_TASK REQUIREMENTS_: Wherever "inout" occurs in the entries, copy the line that holds it.

_GIVEN INFORMATION_:

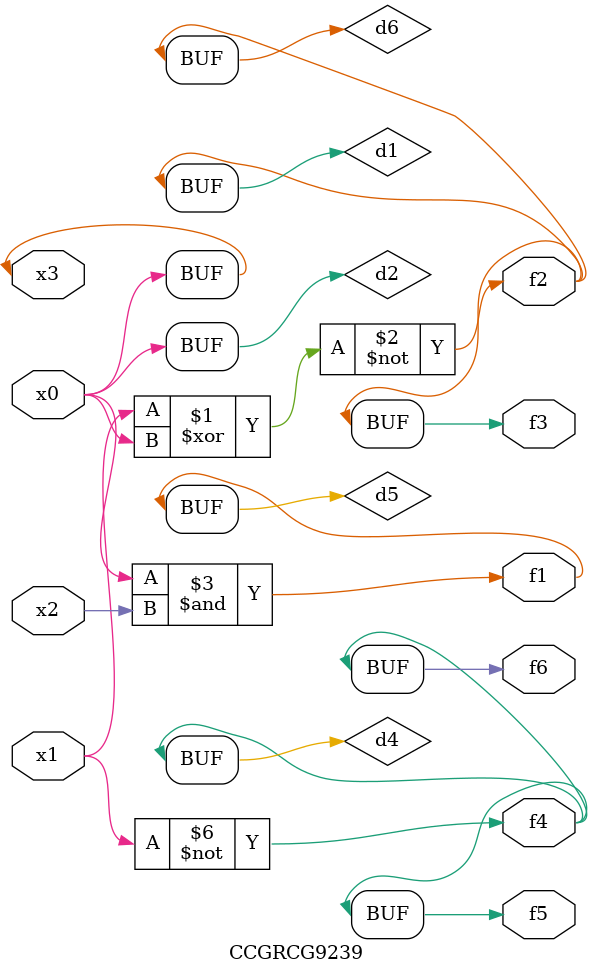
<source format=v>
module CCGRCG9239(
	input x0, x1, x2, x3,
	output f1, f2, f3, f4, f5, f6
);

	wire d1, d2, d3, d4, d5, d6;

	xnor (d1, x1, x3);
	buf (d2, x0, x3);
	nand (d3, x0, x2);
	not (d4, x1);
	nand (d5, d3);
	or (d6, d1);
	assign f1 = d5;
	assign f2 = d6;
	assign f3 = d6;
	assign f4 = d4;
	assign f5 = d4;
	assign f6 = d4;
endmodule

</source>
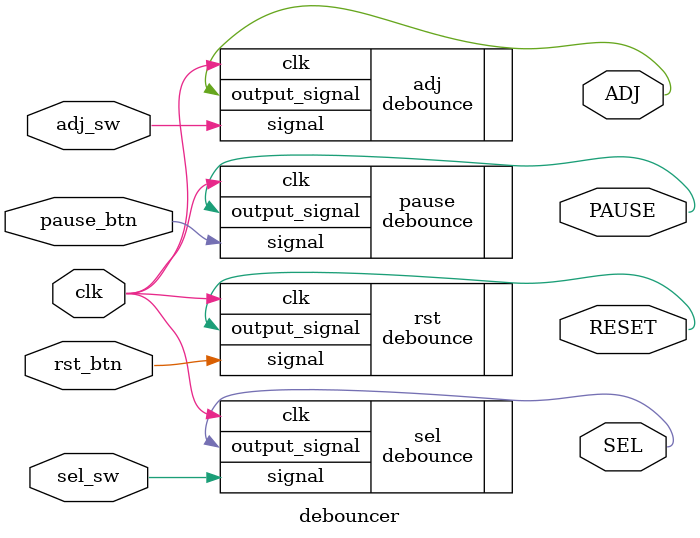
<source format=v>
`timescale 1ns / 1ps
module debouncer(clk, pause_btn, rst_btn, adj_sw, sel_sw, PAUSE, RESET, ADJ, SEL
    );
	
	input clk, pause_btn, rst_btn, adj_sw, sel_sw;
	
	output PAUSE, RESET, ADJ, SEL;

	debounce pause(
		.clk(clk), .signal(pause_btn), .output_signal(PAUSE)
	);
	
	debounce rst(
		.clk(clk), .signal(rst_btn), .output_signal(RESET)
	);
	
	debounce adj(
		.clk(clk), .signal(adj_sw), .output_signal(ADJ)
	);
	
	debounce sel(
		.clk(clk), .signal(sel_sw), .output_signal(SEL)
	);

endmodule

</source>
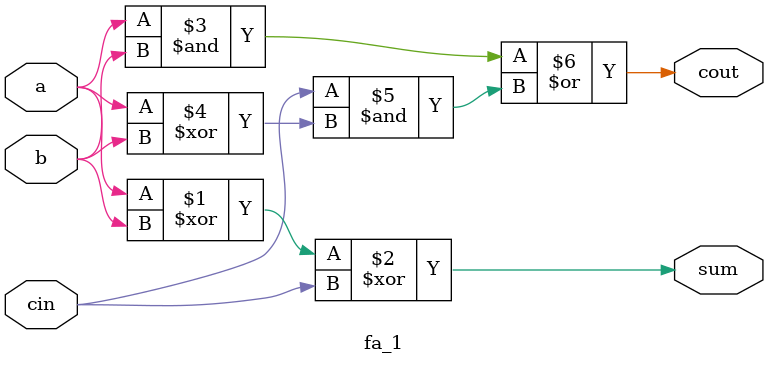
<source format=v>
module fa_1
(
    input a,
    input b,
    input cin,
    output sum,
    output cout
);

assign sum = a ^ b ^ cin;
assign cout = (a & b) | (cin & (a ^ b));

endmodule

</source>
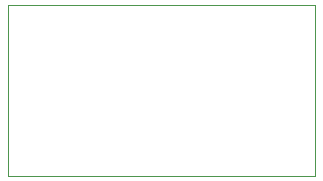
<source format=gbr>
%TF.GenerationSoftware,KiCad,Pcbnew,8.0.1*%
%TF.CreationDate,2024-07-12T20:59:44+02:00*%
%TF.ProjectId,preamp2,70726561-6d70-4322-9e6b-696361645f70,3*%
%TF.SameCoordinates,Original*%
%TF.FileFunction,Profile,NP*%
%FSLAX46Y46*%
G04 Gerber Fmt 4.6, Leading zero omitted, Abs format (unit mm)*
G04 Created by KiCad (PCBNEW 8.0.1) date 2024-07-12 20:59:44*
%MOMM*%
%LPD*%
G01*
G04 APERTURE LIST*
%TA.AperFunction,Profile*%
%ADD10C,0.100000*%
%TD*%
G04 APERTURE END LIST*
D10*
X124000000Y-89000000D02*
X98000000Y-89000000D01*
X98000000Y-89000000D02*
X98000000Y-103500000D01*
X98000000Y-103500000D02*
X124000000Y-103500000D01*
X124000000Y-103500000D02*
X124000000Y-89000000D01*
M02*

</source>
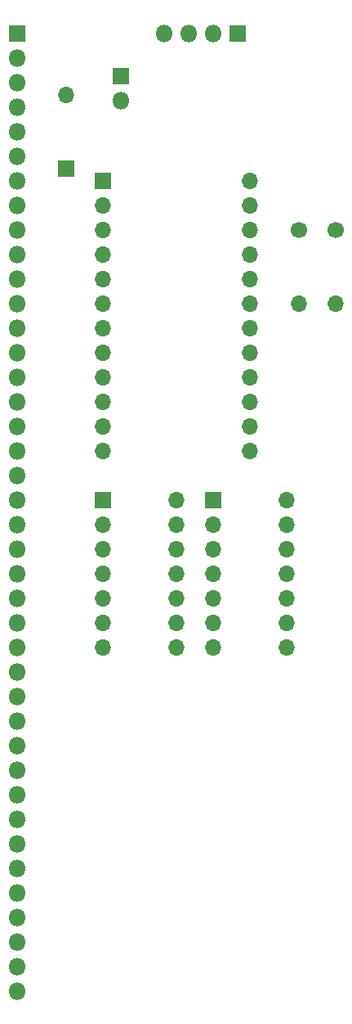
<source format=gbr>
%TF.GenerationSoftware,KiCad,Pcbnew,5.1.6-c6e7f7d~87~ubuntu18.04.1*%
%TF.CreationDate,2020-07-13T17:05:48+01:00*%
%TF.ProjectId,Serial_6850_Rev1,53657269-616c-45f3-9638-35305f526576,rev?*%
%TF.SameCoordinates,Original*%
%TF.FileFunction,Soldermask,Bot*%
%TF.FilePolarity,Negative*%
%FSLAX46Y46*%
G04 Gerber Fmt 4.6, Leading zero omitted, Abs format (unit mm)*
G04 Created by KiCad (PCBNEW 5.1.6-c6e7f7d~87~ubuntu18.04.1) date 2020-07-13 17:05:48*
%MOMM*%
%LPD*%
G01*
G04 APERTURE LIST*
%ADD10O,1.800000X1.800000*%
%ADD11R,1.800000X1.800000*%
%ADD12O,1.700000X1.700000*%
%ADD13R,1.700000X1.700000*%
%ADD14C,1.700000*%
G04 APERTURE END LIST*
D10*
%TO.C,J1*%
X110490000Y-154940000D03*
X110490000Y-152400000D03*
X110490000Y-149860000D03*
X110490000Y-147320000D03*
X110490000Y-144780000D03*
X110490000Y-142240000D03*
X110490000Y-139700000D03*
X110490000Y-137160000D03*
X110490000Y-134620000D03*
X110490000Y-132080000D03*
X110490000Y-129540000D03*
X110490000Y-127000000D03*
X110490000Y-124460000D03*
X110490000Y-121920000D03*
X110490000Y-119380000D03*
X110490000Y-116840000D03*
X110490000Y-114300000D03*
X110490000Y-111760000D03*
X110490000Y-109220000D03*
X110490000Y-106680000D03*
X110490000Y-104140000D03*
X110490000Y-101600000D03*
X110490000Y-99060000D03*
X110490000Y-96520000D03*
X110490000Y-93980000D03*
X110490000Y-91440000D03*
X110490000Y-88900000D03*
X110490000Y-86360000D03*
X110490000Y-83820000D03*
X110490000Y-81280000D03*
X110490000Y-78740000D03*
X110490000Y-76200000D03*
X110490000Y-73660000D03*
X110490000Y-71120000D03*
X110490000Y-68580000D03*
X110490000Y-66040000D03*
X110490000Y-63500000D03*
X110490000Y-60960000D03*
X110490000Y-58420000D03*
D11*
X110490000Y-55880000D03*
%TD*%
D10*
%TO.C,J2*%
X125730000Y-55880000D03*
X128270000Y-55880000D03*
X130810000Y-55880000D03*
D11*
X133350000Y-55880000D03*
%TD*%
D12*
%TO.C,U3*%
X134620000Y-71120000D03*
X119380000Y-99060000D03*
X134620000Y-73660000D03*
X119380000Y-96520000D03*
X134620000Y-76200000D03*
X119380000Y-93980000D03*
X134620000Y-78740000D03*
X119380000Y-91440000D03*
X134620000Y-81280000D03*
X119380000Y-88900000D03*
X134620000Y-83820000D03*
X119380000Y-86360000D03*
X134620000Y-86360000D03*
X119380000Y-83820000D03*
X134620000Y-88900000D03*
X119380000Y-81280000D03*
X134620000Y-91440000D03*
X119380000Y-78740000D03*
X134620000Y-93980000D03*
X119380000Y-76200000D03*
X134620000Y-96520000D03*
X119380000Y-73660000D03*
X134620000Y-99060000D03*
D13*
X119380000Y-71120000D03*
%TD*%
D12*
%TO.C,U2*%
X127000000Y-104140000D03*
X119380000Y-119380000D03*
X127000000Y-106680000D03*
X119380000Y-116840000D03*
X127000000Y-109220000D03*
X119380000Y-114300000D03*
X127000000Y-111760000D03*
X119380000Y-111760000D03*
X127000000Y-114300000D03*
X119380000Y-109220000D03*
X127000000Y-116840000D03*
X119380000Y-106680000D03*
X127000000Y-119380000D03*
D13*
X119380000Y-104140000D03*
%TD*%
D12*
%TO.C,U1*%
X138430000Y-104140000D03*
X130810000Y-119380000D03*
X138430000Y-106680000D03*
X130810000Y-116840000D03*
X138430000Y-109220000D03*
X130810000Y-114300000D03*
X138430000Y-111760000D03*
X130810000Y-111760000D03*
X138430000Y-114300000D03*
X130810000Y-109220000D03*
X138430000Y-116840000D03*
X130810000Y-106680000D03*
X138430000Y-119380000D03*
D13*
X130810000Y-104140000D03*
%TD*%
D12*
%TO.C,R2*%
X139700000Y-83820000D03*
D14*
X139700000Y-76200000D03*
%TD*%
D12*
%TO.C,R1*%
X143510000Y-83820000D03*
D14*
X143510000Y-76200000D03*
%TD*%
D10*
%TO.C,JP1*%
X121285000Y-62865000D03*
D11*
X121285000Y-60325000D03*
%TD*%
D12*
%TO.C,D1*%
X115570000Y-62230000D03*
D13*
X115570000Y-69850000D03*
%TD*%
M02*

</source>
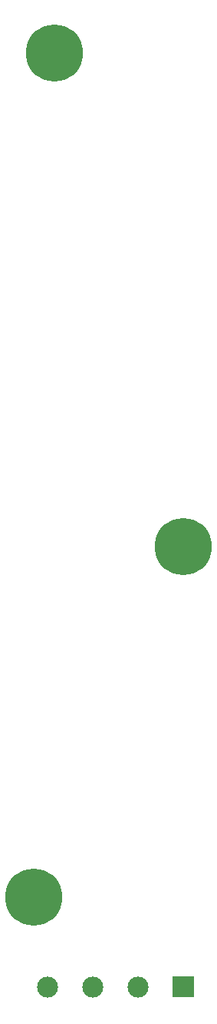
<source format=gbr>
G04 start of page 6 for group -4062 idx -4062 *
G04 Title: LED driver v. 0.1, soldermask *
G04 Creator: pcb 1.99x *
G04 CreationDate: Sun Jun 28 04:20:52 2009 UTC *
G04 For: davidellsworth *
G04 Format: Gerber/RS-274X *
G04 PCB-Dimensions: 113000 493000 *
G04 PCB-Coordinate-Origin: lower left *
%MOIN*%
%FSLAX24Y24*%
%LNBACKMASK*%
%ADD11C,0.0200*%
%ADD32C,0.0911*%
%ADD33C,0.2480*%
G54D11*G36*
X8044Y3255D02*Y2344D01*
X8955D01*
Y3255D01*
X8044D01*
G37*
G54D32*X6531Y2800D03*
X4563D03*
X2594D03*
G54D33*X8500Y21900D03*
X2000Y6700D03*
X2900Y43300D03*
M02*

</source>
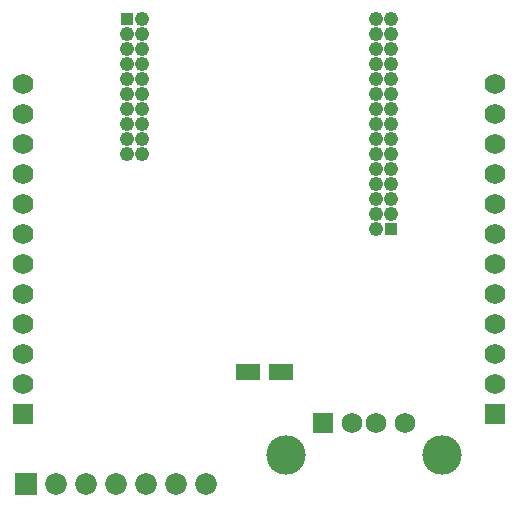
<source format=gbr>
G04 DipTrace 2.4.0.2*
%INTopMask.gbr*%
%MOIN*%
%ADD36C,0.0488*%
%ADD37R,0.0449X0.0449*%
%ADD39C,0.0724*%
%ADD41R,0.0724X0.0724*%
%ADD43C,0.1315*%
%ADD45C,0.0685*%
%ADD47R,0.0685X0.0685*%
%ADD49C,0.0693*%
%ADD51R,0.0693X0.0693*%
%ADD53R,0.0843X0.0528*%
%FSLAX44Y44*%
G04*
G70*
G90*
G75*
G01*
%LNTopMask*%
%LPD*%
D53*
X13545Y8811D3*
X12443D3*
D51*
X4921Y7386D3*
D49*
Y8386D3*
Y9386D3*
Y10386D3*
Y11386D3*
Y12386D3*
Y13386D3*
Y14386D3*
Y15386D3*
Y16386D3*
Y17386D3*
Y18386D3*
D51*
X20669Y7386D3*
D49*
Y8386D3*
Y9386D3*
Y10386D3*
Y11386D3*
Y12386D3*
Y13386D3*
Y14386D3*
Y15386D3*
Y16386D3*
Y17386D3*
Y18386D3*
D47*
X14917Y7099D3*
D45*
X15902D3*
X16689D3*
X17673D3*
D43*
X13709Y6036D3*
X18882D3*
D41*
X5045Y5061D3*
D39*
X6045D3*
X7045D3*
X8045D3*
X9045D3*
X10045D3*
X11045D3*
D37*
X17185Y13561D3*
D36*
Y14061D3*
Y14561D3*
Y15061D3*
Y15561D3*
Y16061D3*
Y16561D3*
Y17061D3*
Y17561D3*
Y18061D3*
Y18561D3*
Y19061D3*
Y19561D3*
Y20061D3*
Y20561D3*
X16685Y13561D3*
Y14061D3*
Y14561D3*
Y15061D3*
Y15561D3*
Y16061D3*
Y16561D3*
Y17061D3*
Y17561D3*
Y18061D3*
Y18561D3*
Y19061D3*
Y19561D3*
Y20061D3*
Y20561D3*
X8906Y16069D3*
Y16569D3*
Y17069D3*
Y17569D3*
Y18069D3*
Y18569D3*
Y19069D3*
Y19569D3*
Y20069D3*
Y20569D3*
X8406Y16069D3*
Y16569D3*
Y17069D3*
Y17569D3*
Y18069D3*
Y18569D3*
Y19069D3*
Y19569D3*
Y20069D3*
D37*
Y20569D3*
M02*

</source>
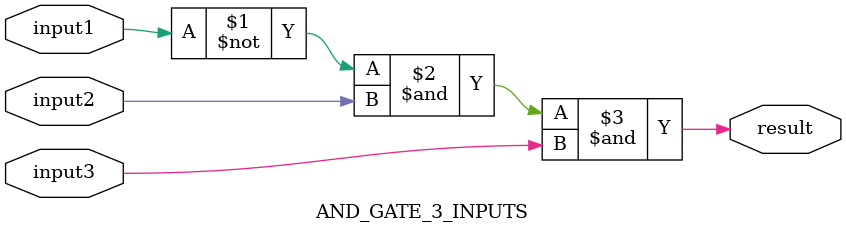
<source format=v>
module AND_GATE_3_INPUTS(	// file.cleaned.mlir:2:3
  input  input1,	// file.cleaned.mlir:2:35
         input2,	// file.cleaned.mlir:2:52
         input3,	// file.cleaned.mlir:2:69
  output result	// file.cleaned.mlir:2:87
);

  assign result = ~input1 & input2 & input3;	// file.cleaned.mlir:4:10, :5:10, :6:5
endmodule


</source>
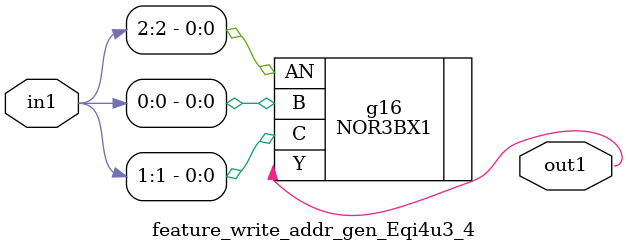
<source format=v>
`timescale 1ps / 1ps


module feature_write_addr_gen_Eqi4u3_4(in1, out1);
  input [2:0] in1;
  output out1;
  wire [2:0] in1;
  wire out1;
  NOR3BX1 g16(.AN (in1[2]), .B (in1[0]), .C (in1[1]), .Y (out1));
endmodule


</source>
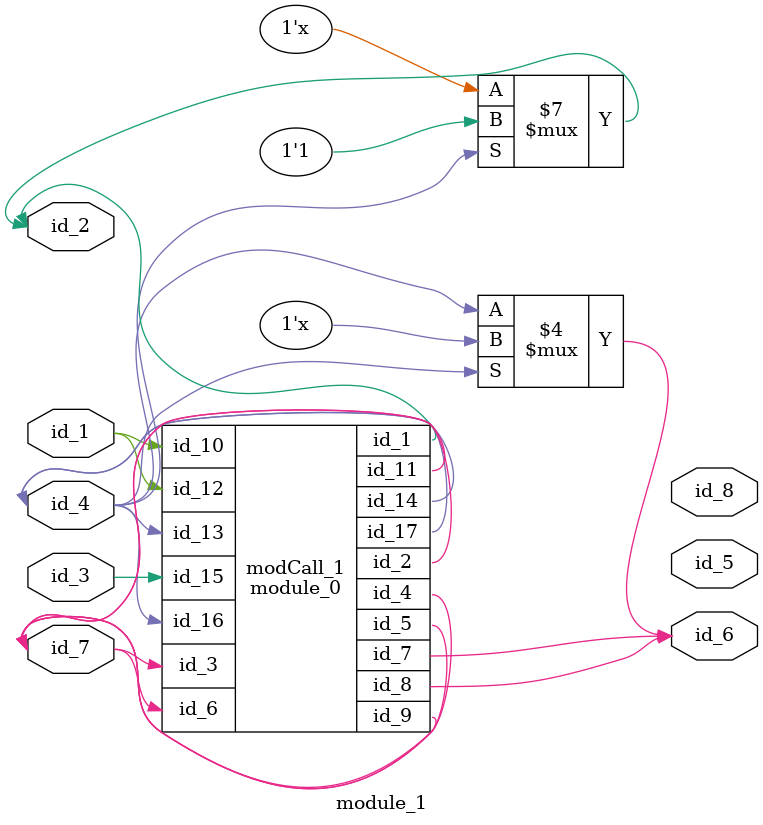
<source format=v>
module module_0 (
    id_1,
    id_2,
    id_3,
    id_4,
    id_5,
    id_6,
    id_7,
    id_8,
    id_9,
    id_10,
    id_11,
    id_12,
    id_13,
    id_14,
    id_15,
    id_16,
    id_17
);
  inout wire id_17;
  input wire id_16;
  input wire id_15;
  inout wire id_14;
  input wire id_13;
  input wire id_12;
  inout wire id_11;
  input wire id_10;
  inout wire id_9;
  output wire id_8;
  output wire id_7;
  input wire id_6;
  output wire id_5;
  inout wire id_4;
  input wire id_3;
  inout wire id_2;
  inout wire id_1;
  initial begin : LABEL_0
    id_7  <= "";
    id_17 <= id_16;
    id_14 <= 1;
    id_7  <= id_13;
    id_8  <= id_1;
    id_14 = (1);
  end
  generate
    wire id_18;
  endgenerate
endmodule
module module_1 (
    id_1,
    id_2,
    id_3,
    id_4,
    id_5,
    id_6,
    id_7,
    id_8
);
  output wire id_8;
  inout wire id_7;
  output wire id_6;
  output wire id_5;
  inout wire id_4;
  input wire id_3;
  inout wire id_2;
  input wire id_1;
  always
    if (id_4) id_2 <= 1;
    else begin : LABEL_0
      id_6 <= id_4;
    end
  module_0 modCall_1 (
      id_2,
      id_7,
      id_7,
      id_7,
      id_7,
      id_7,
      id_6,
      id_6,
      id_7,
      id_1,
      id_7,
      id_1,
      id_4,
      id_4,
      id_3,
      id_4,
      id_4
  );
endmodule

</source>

_RESULT FOR THIS EXERCISE_:
  inout wire id_17;
  inout wire id_14;
  inout wire id_11;
  inout wire id_9;
  inout wire id_4;
  inout wire id_2;
  inout wire id_1;
  inout wire id_7;
  inout wire id_4;
  inout wire id_2;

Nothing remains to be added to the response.